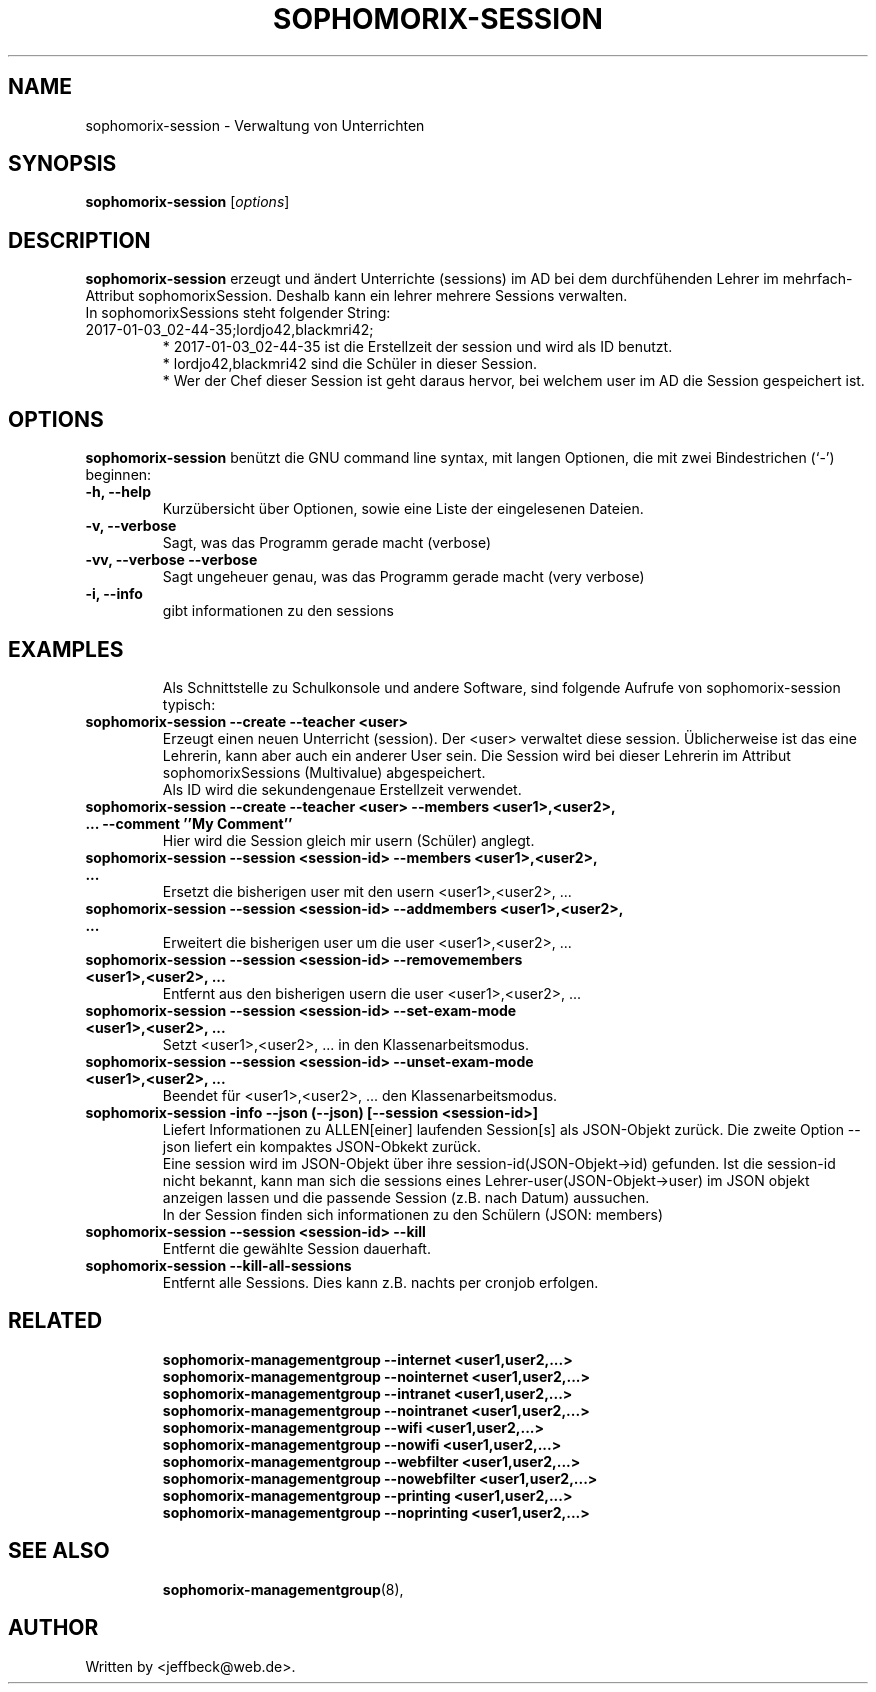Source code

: .\"                                      Hey, EMACS: -*- nroff -*-
.\" First parameter, NAME, should be all caps
.\" Second parameter, SECTION, should be 1-8, maybe w/ subsection
.\" other parameters are allowed: see man(7), man(1)
.TH SOPHOMORIX-SESSION 8 "January 03, 2017"
.\" Please adjust this date whenever revising the manpage.
.\"
.\" Some roff macros, for reference:
.\" .nh        disable hyphenation
.\" .hy        enable hyphenation
.\" .ad l      left justify
.\" .ad b      justify to both left and right margins
.\" .nf        disable filling
.\" .fi        enable filling
.\" .br        insert line break
.\" .sp <n>    insert n+1 empty lines
.\" for manpage-specific macros, see man(7)
.SH NAME
sophomorix-session \- Verwaltung von Unterrichten
.SH SYNOPSIS
.B sophomorix-session
.RI [ options ]
.br
.SH DESCRIPTION
.B sophomorix-session  
erzeugt und ändert Unterrichte (sessions) im AD bei dem durchfühenden
Lehrer im mehrfach-Attribut sophomorixSession. Deshalb kann ein lehrer
mehrere Sessions verwalten.
.br
In sophomorixSessions steht folgender String: 
.TP
2017-01-03_02-44-35;lordjo42,blackmri42;
.br
* 2017-01-03_02-44-35 ist die Erstellzeit der session und wird als ID benutzt.
.br
* lordjo42,blackmri42 sind die Schüler in dieser Session.
.br
* Wer der Chef dieser Session ist geht daraus hervor, bei welchem user
im AD die Session gespeichert ist.
.PP
.SH OPTIONS
.B sophomorix-session
benützt die GNU command line syntax, mit langen Optionen, die mit zwei
Bindestrichen (`-') beginnen:
.TP
.B \-h, \-\-help
Kurzübersicht über Optionen, sowie eine Liste der eingelesenen Dateien.
.TP
.B \-v, \-\-verbose
Sagt, was das Programm gerade macht (verbose)
.TP
.B \-vv, \-\-verbose \-\-verbose
Sagt ungeheuer genau, was das Programm gerade macht (very verbose)
.TP
.B -i, --info
gibt informationen zu den sessions
.TP
.PP
.SH EXAMPLES

.br
Als Schnittstelle zu Schulkonsole und andere Software, sind folgende
Aufrufe von sophomorix-session typisch:
.TP
.B sophomorix-session --create --teacher <user>
Erzeugt einen neuen Unterricht (session). Der <user> verwaltet diese
session. Üblicherweise ist das eine Lehrerin, kann aber auch ein
anderer User sein. Die Session wird bei dieser Lehrerin im Attribut
sophomorixSessions (Multivalue) abgespeichert. 
.br
Als ID wird die sekundengenaue Erstellzeit  verwendet.
.TP
.B sophomorix-session --create --teacher <user> --members <user1>,<user2>, ... --comment ''My Comment''
Hier wird die Session gleich mir usern (Schüler) anglegt.
.TP
.B sophomorix-session --session <session-id> --members <user1>,<user2>, ...
Ersetzt die bisherigen user mit den usern <user1>,<user2>, ...
.TP
.B sophomorix-session --session <session-id> --addmembers <user1>,<user2>, ...
Erweitert die bisherigen user um die user <user1>,<user2>, ...
.TP
.B sophomorix-session --session <session-id> --removemembers <user1>,<user2>, ...
Entfernt aus den bisherigen usern die user <user1>,<user2>, ...
.TP
.B sophomorix-session --session <session-id> --set-exam-mode <user1>,<user2>, ...
Setzt <user1>,<user2>, ... in den Klassenarbeitsmodus.
.TP
.B sophomorix-session --session <session-id> --unset-exam-mode <user1>,<user2>, ...
Beendet für <user1>,<user2>, ... den Klassenarbeitsmodus.
.TP
.B sophomorix-session -info --json (--json) [--session <session-id>]
Liefert Informationen zu ALLEN[einer] laufenden Session[s] als JSON-Objekt
zurück. Die zweite Option --json liefert ein kompaktes JSON-Obkekt
zurück.
.br
Eine session wird im JSON-Objekt über ihre session-id(JSON-Objekt->id)
gefunden. Ist die session-id nicht bekannt, kann man sich die sessions
eines Lehrer-user(JSON-Objekt->user) im JSON objekt anzeigen lassen und die
passende Session (z.B. nach Datum) aussuchen.
.br
In der Session finden sich informationen zu den Schülern (JSON: members) 
.TP
.B sophomorix-session --session <session-id> --kill
Entfernt die gewählte Session dauerhaft.
.TP
.B sophomorix-session --kill-all-sessions
Entfernt alle Sessions. Dies kann z.B. nachts per cronjob erfolgen.
.TP
.PP
.SH RELATED

.br
.B sophomorix-managementgroup --internet <user1,user2,...>
.br
.B sophomorix-managementgroup --nointernet <user1,user2,...>
.br
.B sophomorix-managementgroup --intranet <user1,user2,...>
.br
.B sophomorix-managementgroup --nointranet <user1,user2,...>
.br
.B sophomorix-managementgroup --wifi <user1,user2,...>
.br
.B sophomorix-managementgroup --nowifi <user1,user2,...>
.br
.B sophomorix-managementgroup --webfilter <user1,user2,...>
.br
.B sophomorix-managementgroup --nowebfilter <user1,user2,...>
.br
.B sophomorix-managementgroup --printing <user1,user2,...>
.br
.B sophomorix-managementgroup --noprinting <user1,user2,...>

.TP
.SH SEE ALSO
.BR sophomorix-managementgroup (8),

.\".BR baz (1).
.\".br
.\"You can see the full options of the Programs by calling for example 
.\".IR "sophomrix-session -h" ,
.
.SH AUTHOR
Written by <jeffbeck@web.de>.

* * *

**Task requirements**
Look through the entries above and find each line where the word "Optionen" occurs; copy those lines.

**Problem solution**
benützt die GNU command line syntax, mit langen Optionen, die mit zwei
Kurzübersicht über Optionen, sowie eine Liste der eingelesenen Dateien.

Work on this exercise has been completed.